What set this traumatic birthing experience in motion? I had been admitted to the hospital several days before with preeclampsia and to receive steroid shots to help my daughters' lungs develop faster should I have to deliver early. Three days later, my blood pressure hit 224/110 and my daughter's heart rate began to drop. It all came on so quickly. The baby was coming out NOW, and at 32w4d. Within 30 minutes I was having an emergency c-section. THEN after what was described to me as a textbook delivery (given the circumstances), my pressure began to drop while my husband and I happily waited in recovery thinking the worst was over. He glanced up and saw my blood pressure had dropped to 50/30 on the monitor and ran to get a nurse. I was slowly hemorrhaging, and they didn’t know why and couldn’t stop it. I went in for a second surgery and as they put me back under, I prayed I would wake up again. It was the scariest moment of my life. In the end, I will have lost almost half of the blood in my body due to an acute, very rare case of Disseminated Intravascular Coagulation or DIC (because having severe preeclampsia wasn't bad enough). As my doctor put it, I had a rare complication on top of a rare complication. I almost died. Literally almost died. It's pretty sobering when your doctor looks you in the eyes and tells you YOU almost died.
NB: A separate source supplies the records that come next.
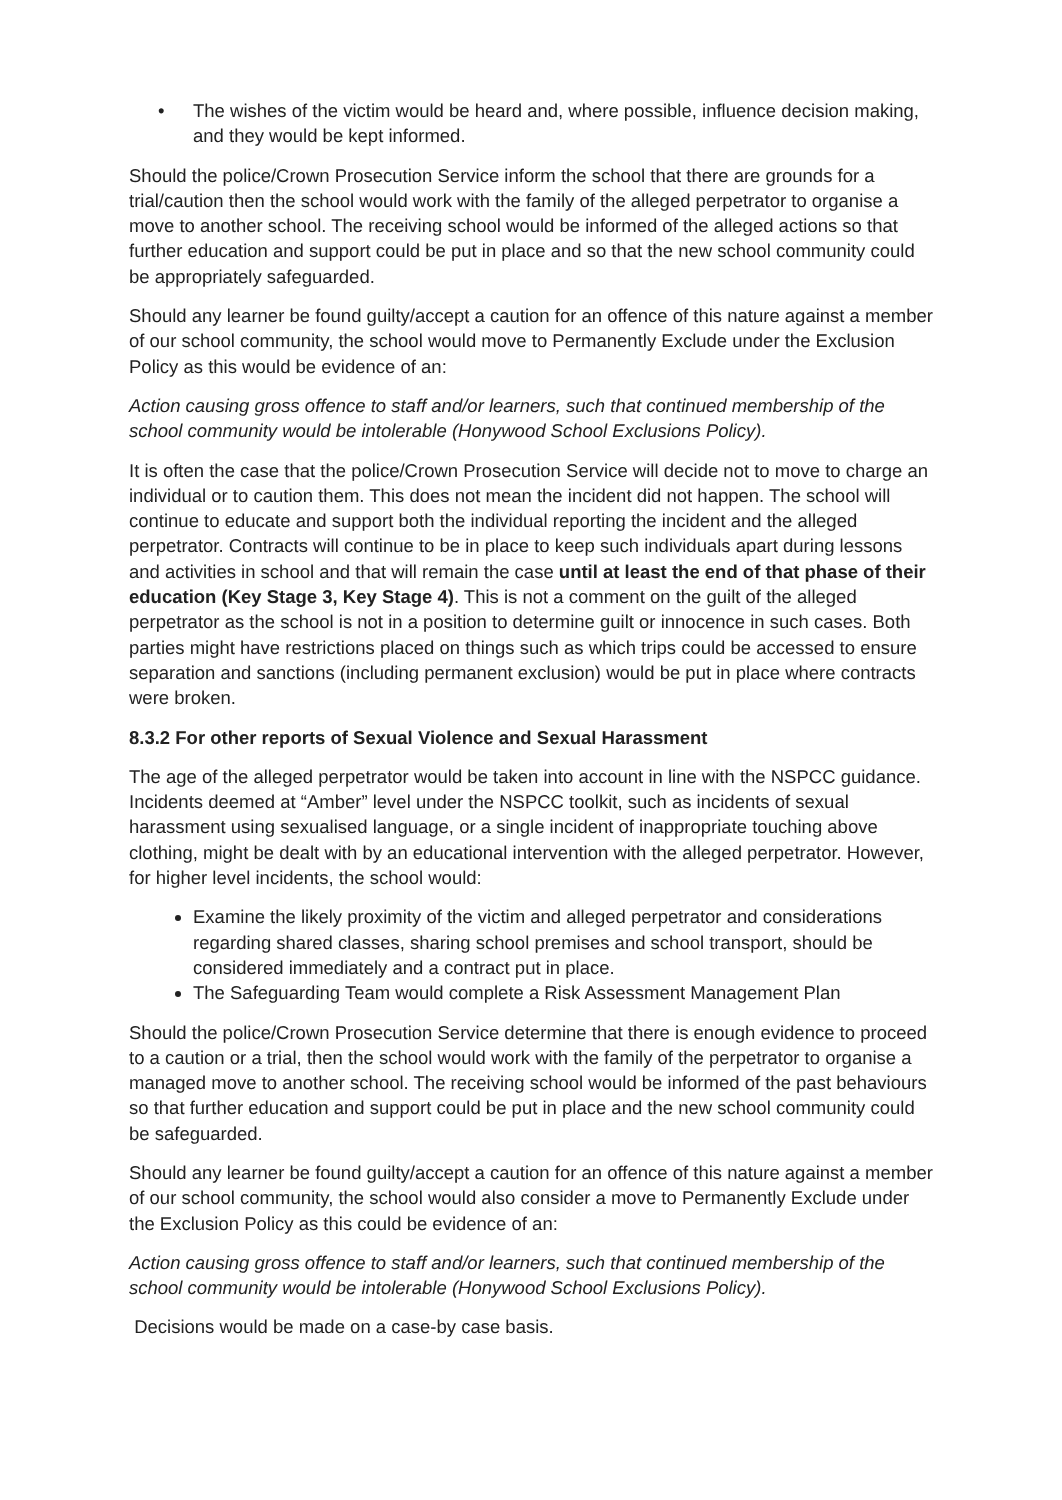• The wishes of the victim would be heard and, where possible, influence decision making, and they would be kept informed.
Should the police/Crown Prosecution Service inform the school that there are grounds for a trial/caution then the school would work with the family of the alleged perpetrator to organise a move to another school. The receiving school would be informed of the alleged actions so that further education and support could be put in place and so that the new school community could be appropriately safeguarded.
Should any learner be found guilty/accept a caution for an offence of this nature against a member of our school community, the school would move to Permanently Exclude under the Exclusion Policy as this would be evidence of an:
Action causing gross offence to staff and/or learners, such that continued membership of the school community would be intolerable (Honywood School Exclusions Policy).
It is often the case that the police/Crown Prosecution Service will decide not to move to charge an individual or to caution them. This does not mean the incident did not happen. The school will continue to educate and support both the individual reporting the incident and the alleged perpetrator. Contracts will continue to be in place to keep such individuals apart during lessons and activities in school and that will remain the case until at least the end of that phase of their education (Key Stage 3, Key Stage 4). This is not a comment on the guilt of the alleged perpetrator as the school is not in a position to determine guilt or innocence in such cases. Both parties might have restrictions placed on things such as which trips could be accessed to ensure separation and sanctions (including permanent exclusion) would be put in place where contracts were broken.
8.3.2 For other reports of Sexual Violence and Sexual Harassment
The age of the alleged perpetrator would be taken into account in line with the NSPCC guidance. Incidents deemed at “Amber” level under the NSPCC toolkit, such as incidents of sexual harassment using sexualised language, or a single incident of inappropriate touching above clothing, might be dealt with by an educational intervention with the alleged perpetrator. However, for higher level incidents, the school would:
Examine the likely proximity of the victim and alleged perpetrator and considerations regarding shared classes, sharing school premises and school transport, should be considered immediately and a contract put in place.
The Safeguarding Team would complete a Risk Assessment Management Plan
Should the police/Crown Prosecution Service determine that there is enough evidence to proceed to a caution or a trial, then the school would work with the family of the perpetrator to organise a managed move to another school. The receiving school would be informed of the past behaviours so that further education and support could be put in place and the new school community could be safeguarded.
Should any learner be found guilty/accept a caution for an offence of this nature against a member of our school community, the school would also consider a move to Permanently Exclude under the Exclusion Policy as this could be evidence of an:
Action causing gross offence to staff and/or learners, such that continued membership of the school community would be intolerable (Honywood School Exclusions Policy).
Decisions would be made on a case-by case basis.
Talk about a surreal moment. One that took me a long time to fully process and honestly, am still processing to this day. 

 

We were lucky enough to get through it and are thankfully all healthy and doing great. Add this to having had full placenta previa and a substantial mid-pregnancy bleed at 3am where I thought we had lost our baby.  A wild and traumatic experience all around. But one I'd go through again ten times over because it gave my husband and I the best thing that ever happened to us, our beautiful daughter.

 

The Complicated Pregnancy is a place we can all learn and share information. Our shared experiences will hopefully help protect ourselves and our babies through learning to become the strongest self-advocates we can be for our care. The un-sugar-coated truth not meant to scare anyone but help prepare you for what could happen.  I wish I was better prepared and better understood the potential risks and impacts, because it's true.... you never think it will happen to you. I certainly didn't.

 

Welcome to our sisterhood of trauma and triumph.